Estaria Carmy finalmente pronto para dividir sua vida com alguém? (Foto: Star+)

É notável a maneira como os problemas da família – falta de comunicação, sentimentos reprimidos, alcoolismo, depressão – transformaram Carmy em um homem quebrado por dentro. A volta de Claire é posicionada pelo roteiro como um meio de evolução para o personagem, que, mesmo relutante de início – chegando ao ponto de entregar um número de telefone falso para ela –, finalmente se vê diante de uma pessoa com quem pode se abrir. Tudo dá certo, até chegarmos à season finale

Sob o mesmo nome titular, o décimo episódio, The Bear, retoma a tradicional pressão da cozinha, com o restaurante em sua noite de reinauguração. Durante boa parte da rodagem, a câmera assume a qualidade de plano-sequência ininterrupto, tão elogiada na temporada anterior. Tudo aparenta estar de volta aos eixos, mesmo que de forma caótica. Ainda assim, não demora muito para as coisas saírem de controle, pois os talheres começam a faltar, os pedidos se acumulam e, no auge do estresse, Carmy fica preso no refrigerador.
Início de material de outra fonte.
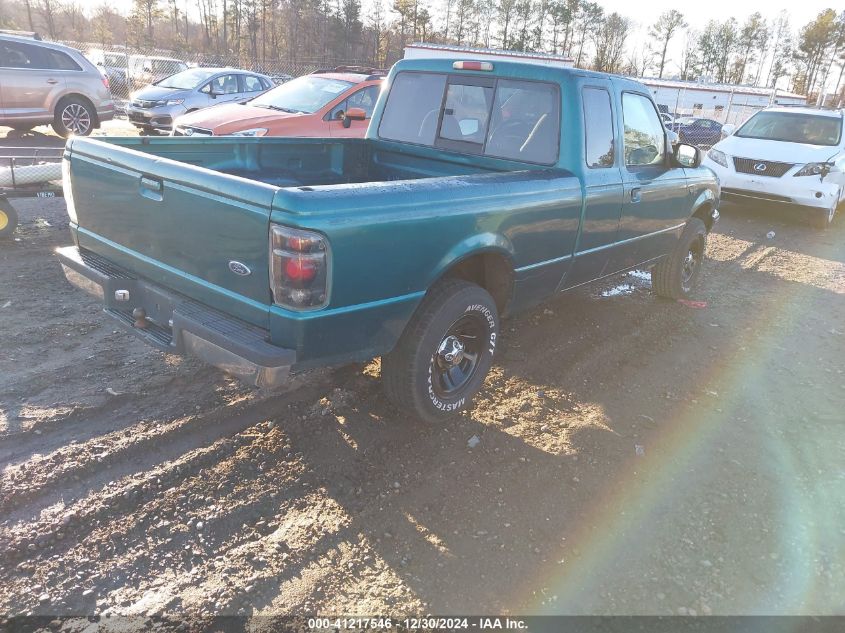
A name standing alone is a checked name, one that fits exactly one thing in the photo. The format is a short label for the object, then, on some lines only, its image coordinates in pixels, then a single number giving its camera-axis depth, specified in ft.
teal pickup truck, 9.09
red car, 29.19
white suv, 33.30
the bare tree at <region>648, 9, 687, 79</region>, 253.24
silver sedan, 45.47
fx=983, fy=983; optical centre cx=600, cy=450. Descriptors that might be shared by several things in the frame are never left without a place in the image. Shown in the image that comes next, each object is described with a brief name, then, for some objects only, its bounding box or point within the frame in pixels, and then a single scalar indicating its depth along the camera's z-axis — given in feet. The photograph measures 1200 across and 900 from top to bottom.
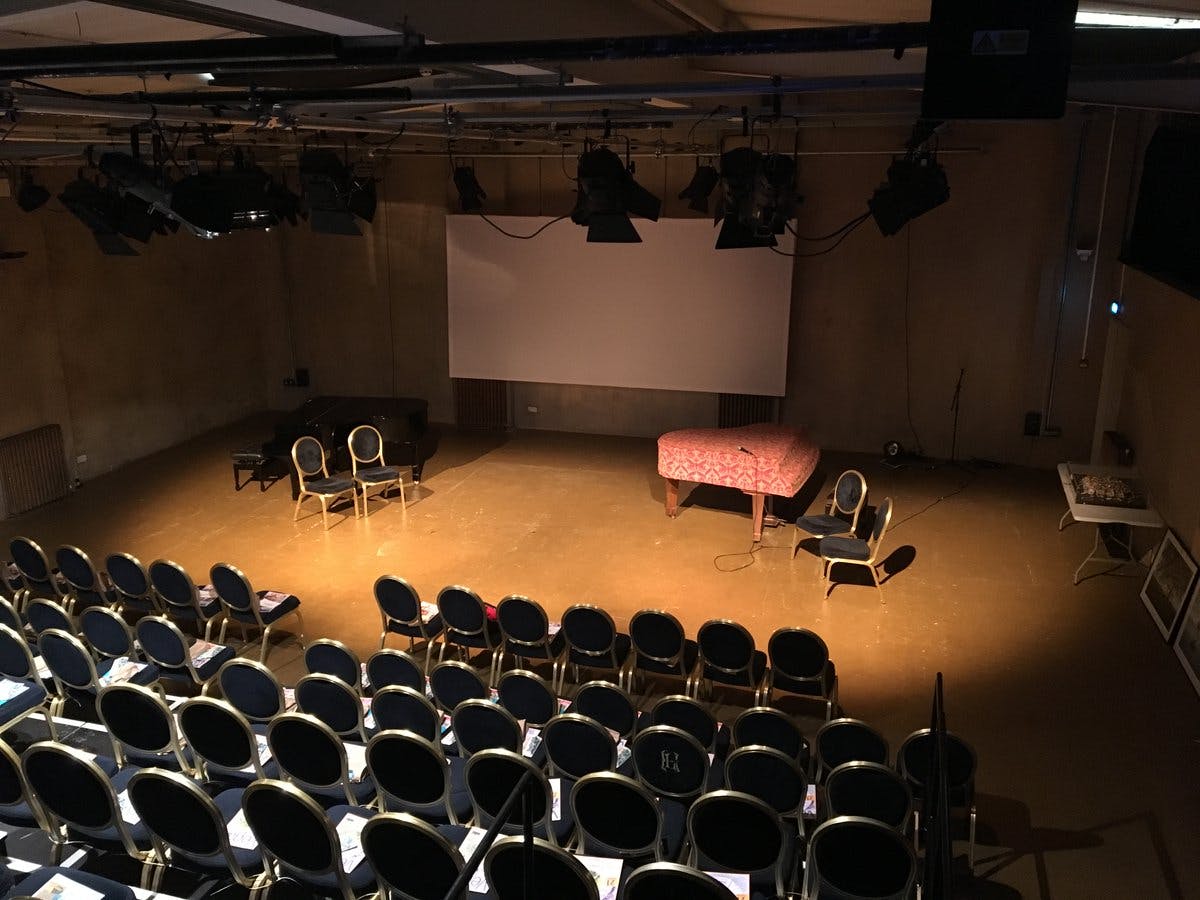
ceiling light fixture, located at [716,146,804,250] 24.79
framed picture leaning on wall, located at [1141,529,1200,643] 25.02
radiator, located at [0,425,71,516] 34.42
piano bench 37.45
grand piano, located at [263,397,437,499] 37.96
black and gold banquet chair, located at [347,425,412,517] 34.32
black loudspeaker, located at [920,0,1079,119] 7.92
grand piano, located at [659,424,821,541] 31.55
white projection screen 40.55
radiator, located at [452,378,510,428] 45.93
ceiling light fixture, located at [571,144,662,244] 23.72
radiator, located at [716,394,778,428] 42.32
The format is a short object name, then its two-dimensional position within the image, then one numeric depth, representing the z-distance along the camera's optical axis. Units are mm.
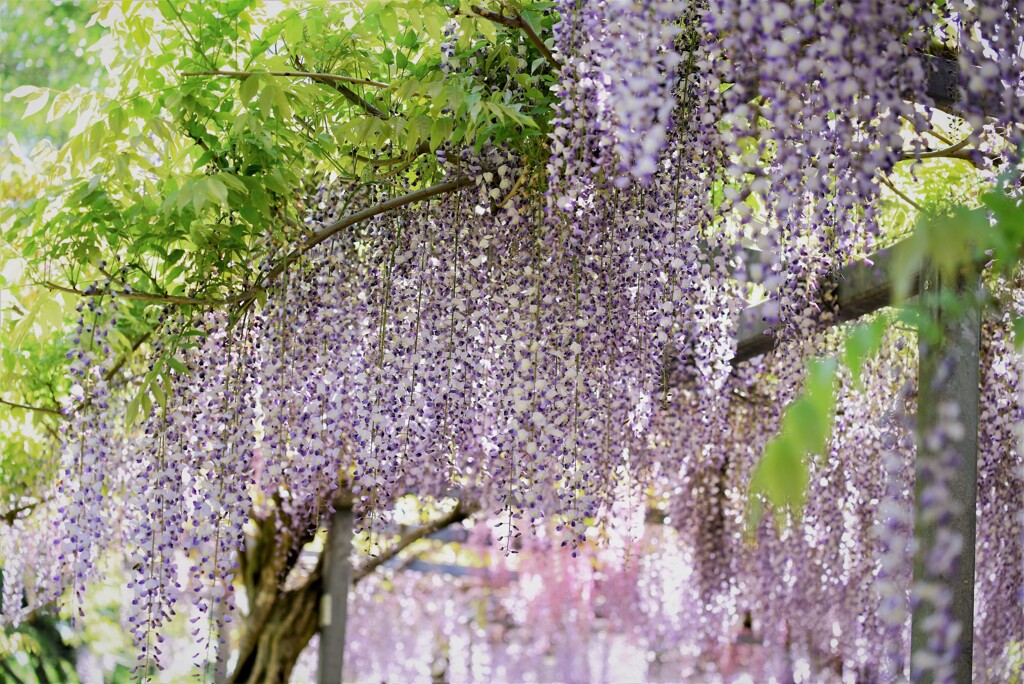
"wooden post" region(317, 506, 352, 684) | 6109
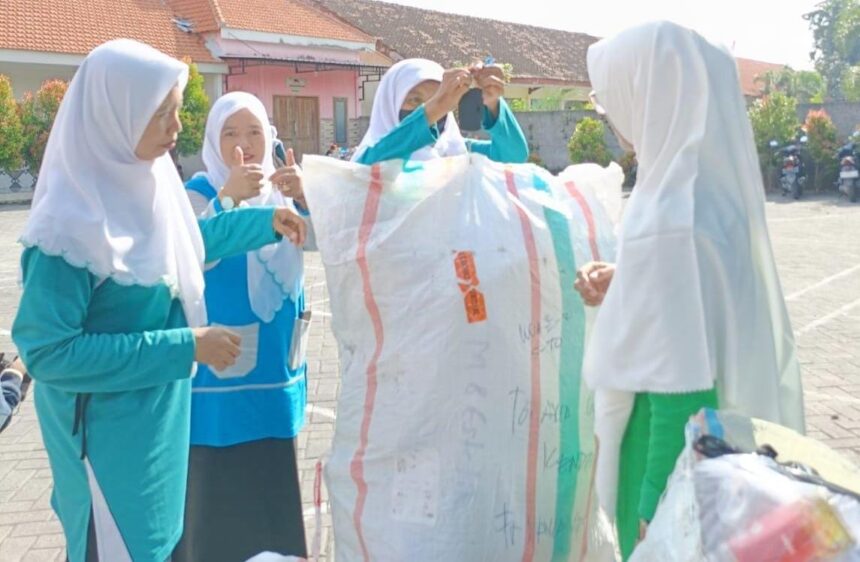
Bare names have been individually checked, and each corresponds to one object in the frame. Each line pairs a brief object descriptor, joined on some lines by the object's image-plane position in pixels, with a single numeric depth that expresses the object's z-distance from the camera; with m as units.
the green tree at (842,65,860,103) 30.14
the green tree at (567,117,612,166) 18.11
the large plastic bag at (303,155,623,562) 1.97
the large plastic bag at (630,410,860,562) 1.15
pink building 21.81
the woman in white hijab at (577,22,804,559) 1.53
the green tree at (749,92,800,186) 16.48
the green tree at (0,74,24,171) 16.16
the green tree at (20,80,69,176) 16.77
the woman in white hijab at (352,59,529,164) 2.21
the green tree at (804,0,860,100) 44.78
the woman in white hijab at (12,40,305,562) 1.76
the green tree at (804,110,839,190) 15.94
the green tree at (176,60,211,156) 18.30
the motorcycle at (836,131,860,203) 14.62
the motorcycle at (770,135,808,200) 15.40
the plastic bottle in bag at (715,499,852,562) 1.14
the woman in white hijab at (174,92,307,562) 2.51
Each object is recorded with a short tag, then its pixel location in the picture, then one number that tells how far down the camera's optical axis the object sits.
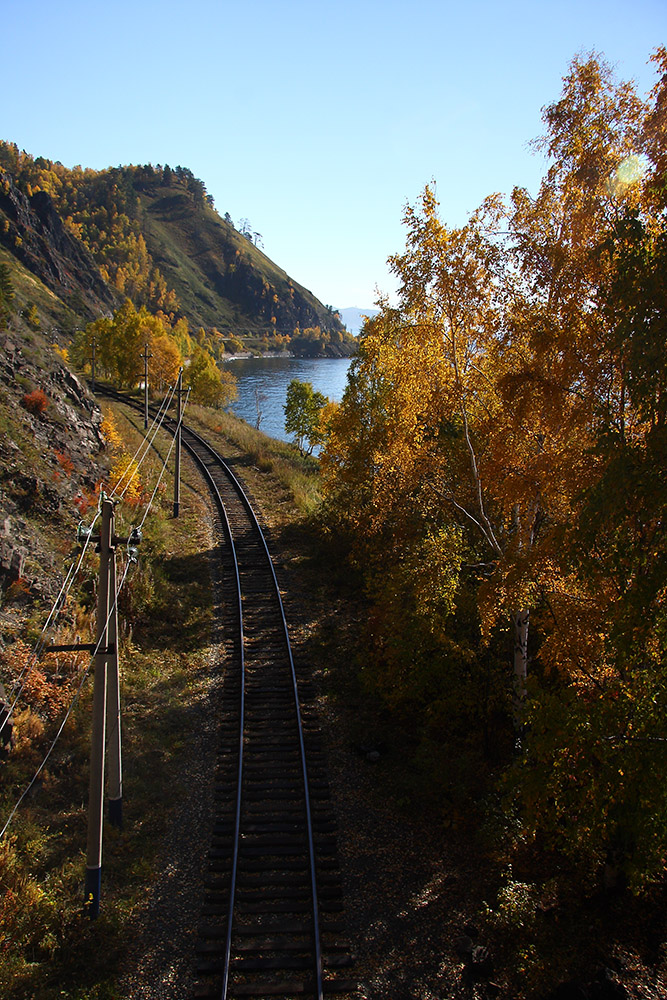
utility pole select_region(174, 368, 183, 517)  27.53
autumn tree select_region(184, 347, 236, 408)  73.81
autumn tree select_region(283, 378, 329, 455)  58.66
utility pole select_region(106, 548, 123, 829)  9.78
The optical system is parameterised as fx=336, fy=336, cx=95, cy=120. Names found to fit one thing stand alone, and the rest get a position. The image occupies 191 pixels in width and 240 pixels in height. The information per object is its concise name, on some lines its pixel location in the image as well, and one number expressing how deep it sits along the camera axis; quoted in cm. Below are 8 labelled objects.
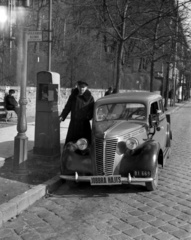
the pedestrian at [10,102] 1352
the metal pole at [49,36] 1514
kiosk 728
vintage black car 542
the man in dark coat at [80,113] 694
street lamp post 623
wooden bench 1360
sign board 629
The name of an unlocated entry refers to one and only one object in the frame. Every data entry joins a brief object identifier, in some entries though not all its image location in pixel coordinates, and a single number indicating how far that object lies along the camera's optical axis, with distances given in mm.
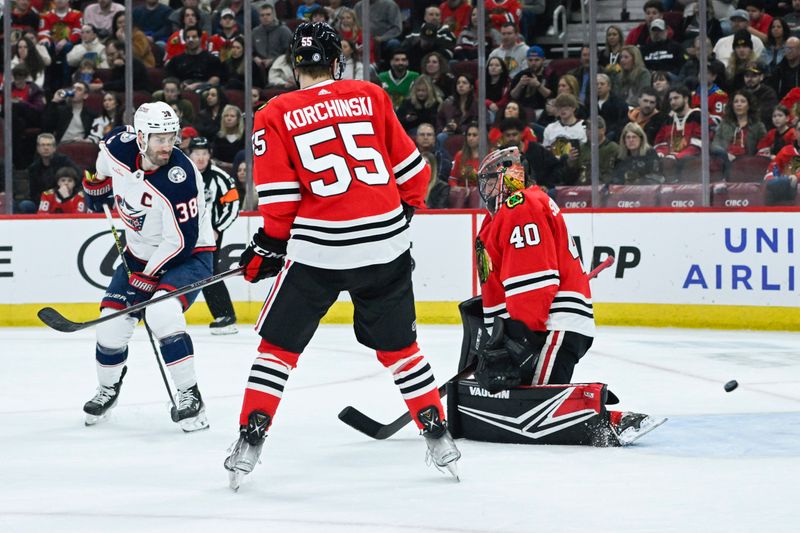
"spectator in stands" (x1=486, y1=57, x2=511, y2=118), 16781
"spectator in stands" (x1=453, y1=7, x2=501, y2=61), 17031
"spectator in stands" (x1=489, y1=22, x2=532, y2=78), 17172
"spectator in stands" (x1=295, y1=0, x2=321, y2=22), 17844
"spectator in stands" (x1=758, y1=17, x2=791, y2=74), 16141
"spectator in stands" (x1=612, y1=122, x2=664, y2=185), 16016
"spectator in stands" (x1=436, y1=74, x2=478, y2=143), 16844
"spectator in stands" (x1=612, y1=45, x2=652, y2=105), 16359
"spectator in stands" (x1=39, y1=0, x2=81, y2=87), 18500
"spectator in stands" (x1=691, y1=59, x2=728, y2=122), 15812
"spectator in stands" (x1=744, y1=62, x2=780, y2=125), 15758
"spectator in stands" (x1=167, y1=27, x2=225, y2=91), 17984
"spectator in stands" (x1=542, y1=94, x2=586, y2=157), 16406
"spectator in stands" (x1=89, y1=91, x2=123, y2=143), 17453
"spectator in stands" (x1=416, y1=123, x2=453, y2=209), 16750
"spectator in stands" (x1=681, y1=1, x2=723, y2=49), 16016
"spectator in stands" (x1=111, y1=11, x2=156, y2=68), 17573
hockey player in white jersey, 8883
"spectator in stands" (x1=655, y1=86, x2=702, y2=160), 15852
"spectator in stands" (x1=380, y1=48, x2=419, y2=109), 17297
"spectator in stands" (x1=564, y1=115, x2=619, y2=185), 16156
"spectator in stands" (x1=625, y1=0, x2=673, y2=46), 16859
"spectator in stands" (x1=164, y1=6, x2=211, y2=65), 18344
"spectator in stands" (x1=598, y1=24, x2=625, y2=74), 16484
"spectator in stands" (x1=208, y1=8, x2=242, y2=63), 17875
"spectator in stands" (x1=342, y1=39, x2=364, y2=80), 17047
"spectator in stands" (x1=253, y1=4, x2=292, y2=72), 17391
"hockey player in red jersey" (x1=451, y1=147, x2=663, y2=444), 7703
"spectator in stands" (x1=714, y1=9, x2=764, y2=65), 15969
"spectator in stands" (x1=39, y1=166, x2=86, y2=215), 17172
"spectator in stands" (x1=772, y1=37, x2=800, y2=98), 15828
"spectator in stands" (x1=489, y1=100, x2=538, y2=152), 16703
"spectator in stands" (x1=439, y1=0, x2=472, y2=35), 17172
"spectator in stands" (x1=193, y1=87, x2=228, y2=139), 17578
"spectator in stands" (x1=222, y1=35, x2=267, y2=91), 17344
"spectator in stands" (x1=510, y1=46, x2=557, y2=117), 16937
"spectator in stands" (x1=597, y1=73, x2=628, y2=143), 16266
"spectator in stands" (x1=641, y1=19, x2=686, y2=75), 16312
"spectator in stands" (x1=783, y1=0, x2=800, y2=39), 16312
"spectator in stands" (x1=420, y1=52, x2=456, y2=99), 17172
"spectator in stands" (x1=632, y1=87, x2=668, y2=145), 16109
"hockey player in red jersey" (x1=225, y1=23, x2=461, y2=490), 6574
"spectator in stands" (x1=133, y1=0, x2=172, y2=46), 17984
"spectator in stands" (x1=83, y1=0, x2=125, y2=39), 18281
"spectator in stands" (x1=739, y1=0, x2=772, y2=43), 16344
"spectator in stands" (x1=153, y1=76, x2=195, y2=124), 17797
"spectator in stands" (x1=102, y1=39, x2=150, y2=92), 17422
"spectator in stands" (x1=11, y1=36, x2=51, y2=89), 17844
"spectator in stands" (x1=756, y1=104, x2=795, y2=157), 15461
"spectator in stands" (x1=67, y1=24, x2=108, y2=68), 17969
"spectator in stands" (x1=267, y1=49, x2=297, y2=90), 17328
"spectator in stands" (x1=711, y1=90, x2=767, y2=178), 15625
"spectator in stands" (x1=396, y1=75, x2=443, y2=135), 17078
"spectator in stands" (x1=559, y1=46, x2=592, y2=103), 16453
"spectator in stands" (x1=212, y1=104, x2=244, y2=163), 17281
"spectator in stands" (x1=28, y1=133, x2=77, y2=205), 17187
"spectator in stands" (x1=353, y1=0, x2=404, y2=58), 17359
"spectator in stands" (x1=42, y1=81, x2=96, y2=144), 17609
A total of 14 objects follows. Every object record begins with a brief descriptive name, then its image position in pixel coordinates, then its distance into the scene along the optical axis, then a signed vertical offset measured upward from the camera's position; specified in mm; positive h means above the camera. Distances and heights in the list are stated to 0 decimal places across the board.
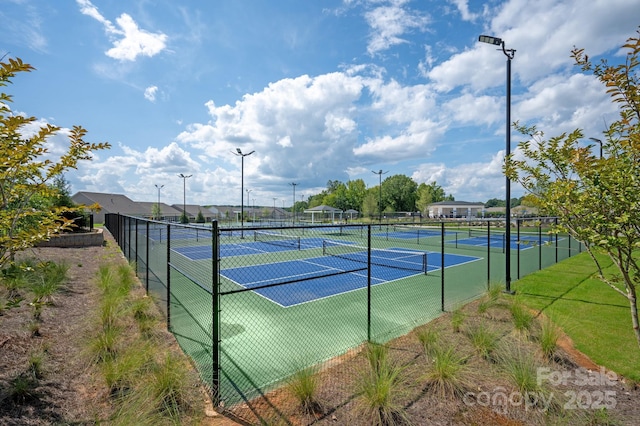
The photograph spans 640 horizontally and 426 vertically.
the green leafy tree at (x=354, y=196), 89312 +4744
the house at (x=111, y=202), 63978 +2242
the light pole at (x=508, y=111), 7789 +2622
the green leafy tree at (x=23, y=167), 2795 +494
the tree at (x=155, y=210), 59438 +448
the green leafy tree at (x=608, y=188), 2765 +263
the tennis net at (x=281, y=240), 23091 -2225
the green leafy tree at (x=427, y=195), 71244 +5050
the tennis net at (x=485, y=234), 28727 -2158
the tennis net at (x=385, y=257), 14000 -2294
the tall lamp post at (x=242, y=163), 26738 +4261
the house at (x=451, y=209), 80688 +1055
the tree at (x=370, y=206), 69256 +1518
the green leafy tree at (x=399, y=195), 86562 +4920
Cena da série The Bear. Na parte direita da imagem, temos o ator Jeremy Allen-White, um homem branco de cabelos loiros. Ele está sentado e com os braços apoiados nas pernas. Ele está vestindo um avental branco e olhando para a parte esquerda da imagem. Nessa parte, temos um feixe de luz azul. Ao fundo, temos uma parede cinzenta. A cena acontece durante a noite.
Liberdade ou solidão? (Foto: Star+)

Ao final, Carmy se mostra o único personagem que não evoluiu. O restaurante, Sydney, Marcus, Tina e até Richie, o mais improvável, se transformaram em algo completamente diferente daquilo que conhecemos. Existe demérito nessa involução do protagonista? Por incrível que pareça, não. Em ambas as temporadas, The Bear busca compreender cada um dos cozinheiros com empatia, reconhecendo seus erros e acertos, mazelas e habilidades, entre outros. Para Carmy, falta a sutileza de olhar para si mesmo, e o cuidado de pensar em como suas inseguranças afetam aqueles que ama. Ainda assim, não há nada de errado nisso, pois o chef não é um urso, mas, sim, aquilo que a série mais valoriza: humano.